YOUR TASK:
An exact reproduction of all the entries below is required.

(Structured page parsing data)
※

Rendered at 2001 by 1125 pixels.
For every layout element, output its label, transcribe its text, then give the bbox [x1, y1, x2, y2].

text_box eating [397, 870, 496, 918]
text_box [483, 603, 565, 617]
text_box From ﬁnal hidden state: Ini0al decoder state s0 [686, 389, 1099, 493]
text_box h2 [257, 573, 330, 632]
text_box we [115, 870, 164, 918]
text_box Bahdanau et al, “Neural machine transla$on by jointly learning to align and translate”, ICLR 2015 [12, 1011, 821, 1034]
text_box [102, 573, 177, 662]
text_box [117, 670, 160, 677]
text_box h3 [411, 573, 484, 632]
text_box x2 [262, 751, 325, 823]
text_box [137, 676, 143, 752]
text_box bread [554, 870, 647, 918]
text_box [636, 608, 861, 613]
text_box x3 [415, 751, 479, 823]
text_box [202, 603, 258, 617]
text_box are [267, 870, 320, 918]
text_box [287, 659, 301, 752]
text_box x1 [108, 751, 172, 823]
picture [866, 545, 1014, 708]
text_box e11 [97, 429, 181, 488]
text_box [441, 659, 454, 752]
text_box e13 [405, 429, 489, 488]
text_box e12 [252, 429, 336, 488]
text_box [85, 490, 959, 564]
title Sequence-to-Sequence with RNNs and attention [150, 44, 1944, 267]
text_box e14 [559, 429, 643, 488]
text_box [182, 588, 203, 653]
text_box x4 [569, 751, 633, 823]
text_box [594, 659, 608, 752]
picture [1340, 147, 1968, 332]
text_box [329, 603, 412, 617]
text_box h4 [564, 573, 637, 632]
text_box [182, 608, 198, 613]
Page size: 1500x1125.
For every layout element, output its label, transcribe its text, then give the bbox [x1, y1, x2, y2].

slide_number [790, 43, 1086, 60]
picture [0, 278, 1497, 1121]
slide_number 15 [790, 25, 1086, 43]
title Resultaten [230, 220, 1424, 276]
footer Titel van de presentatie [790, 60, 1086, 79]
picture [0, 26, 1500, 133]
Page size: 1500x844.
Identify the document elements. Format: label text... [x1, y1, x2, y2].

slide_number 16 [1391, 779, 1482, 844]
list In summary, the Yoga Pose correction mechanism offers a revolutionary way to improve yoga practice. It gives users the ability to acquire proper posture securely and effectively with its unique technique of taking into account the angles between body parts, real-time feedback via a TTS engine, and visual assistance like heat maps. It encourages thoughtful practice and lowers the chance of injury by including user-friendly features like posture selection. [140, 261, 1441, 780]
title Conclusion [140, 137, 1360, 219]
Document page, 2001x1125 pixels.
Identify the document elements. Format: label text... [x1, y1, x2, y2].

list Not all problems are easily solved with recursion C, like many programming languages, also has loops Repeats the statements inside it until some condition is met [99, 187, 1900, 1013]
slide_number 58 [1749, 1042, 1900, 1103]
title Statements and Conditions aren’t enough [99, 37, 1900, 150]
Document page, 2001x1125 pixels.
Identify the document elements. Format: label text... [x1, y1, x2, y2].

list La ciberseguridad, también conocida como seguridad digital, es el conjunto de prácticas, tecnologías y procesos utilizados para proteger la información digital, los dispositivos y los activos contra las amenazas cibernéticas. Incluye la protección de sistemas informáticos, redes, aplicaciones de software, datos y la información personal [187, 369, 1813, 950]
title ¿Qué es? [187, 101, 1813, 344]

※

PROBLEM SOLUTION:
Rendered at 2001 by 1125 pixels.
For every layout element, output its label, transcribe its text, then give the bbox [x1, y1, x2, y2].

text_box eating [397, 870, 496, 918]
text_box [483, 603, 565, 617]
text_box From ﬁnal hidden state: Ini0al decoder state s0 [686, 389, 1099, 493]
text_box h2 [257, 573, 330, 632]
text_box we [115, 870, 164, 918]
text_box Bahdanau et al, “Neural machine transla$on by jointly learning to align and translate”, ICLR 2015 [12, 1011, 821, 1034]
text_box [102, 573, 177, 662]
text_box [117, 670, 160, 677]
text_box h3 [411, 573, 484, 632]
text_box x2 [262, 751, 325, 823]
text_box [137, 676, 143, 752]
text_box bread [554, 870, 647, 918]
text_box [636, 608, 861, 613]
text_box x3 [415, 751, 479, 823]
text_box [202, 603, 258, 617]
text_box are [267, 870, 320, 918]
text_box [287, 659, 301, 752]
text_box x1 [108, 751, 172, 823]
picture [866, 545, 1014, 708]
text_box e11 [97, 429, 181, 488]
text_box [441, 659, 454, 752]
text_box e13 [405, 429, 489, 488]
text_box e12 [252, 429, 336, 488]
text_box [85, 490, 959, 564]
title Sequence-to-Sequence with RNNs and attention [150, 44, 1944, 267]
text_box e14 [559, 429, 643, 488]
text_box [182, 588, 203, 653]
text_box x4 [569, 751, 633, 823]
text_box [594, 659, 608, 752]
picture [1340, 147, 1968, 332]
text_box [329, 603, 412, 617]
text_box h4 [564, 573, 637, 632]
text_box [182, 608, 198, 613]
Page size: 1500x1125.
For every layout element, output its label, transcribe its text, then give the bbox [x1, y1, x2, y2].

slide_number [790, 43, 1086, 60]
picture [0, 278, 1497, 1121]
slide_number 15 [790, 25, 1086, 43]
title Resultaten [230, 220, 1424, 276]
footer Titel van de presentatie [790, 60, 1086, 79]
picture [0, 26, 1500, 133]
Page size: 1500x844.
Identify the document elements. Format: label text... [x1, y1, x2, y2].

slide_number 16 [1391, 779, 1482, 844]
list In summary, the Yoga Pose correction mechanism offers a revolutionary way to improve yoga practice. It gives users the ability to acquire proper posture securely and effectively with its unique technique of taking into account the angles between body parts, real-time feedback via a TTS engine, and visual assistance like heat maps. It encourages thoughtful practice and lowers the chance of injury by including user-friendly features like posture selection. [140, 261, 1441, 780]
title Conclusion [140, 137, 1360, 219]
Document page, 2001x1125 pixels.
Identify the document elements. Format: label text... [x1, y1, x2, y2].

list Not all problems are easily solved with recursion C, like many programming languages, also has loops Repeats the statements inside it until some condition is met [99, 187, 1900, 1013]
slide_number 58 [1749, 1042, 1900, 1103]
title Statements and Conditions aren’t enough [99, 37, 1900, 150]
Document page, 2001x1125 pixels.
Identify the document elements. Format: label text... [x1, y1, x2, y2].

list La ciberseguridad, también conocida como seguridad digital, es el conjunto de prácticas, tecnologías y procesos utilizados para proteger la información digital, los dispositivos y los activos contra las amenazas cibernéticas. Incluye la protección de sistemas informáticos, redes, aplicaciones de software, datos y la información personal [187, 369, 1813, 950]
title ¿Qué es? [187, 101, 1813, 344]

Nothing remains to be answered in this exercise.